===== Data for this task =====

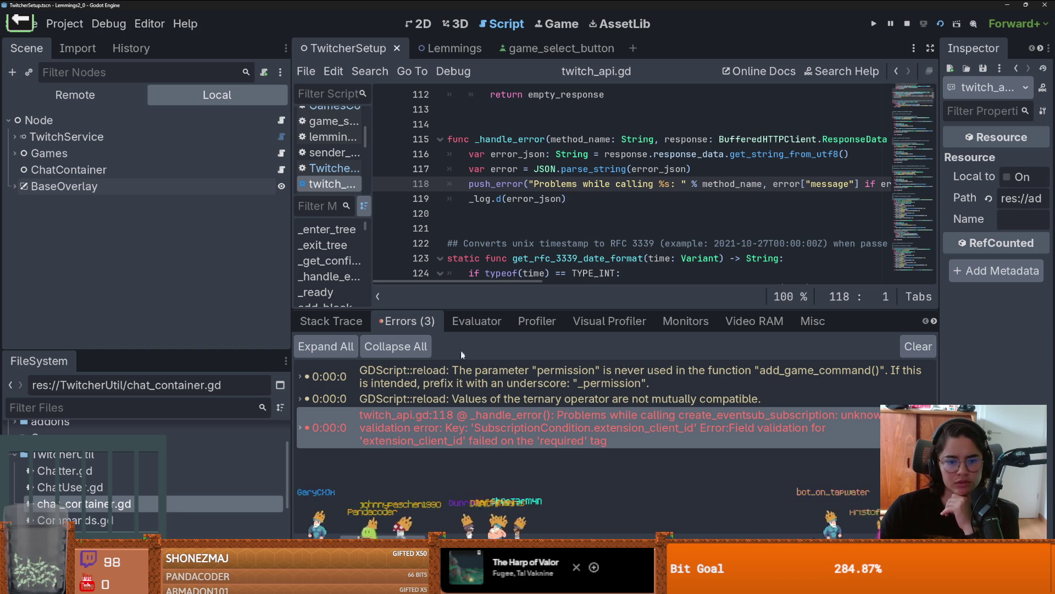
{"action": "key", "text": "ctrl+j"}
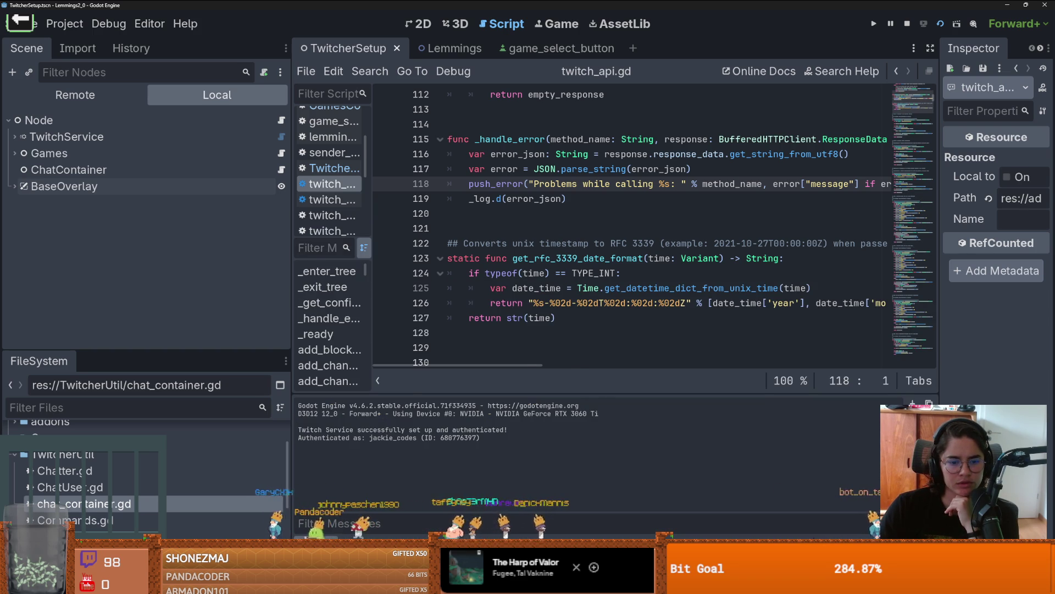
{"action": "key", "text": "ctrl+j"}
{"action": "left_click", "coordinate": [331, 321]}
{"action": "left_click", "coordinate": [406, 321]}
{"action": "left_click_drag", "start_coordinate": [500, 308], "coordinate": [505, 408]}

=====

Work task.
Could you transcribe all of the data exactly and omit the pictures?

Expected answer.
{"action": "key", "text": "ctrl+j"}
{"action": "key", "text": "ctrl+j"}
{"action": "left_click", "coordinate": [331, 321]}
{"action": "left_click", "coordinate": [406, 321]}
{"action": "left_click_drag", "start_coordinate": [500, 308], "coordinate": [505, 408]}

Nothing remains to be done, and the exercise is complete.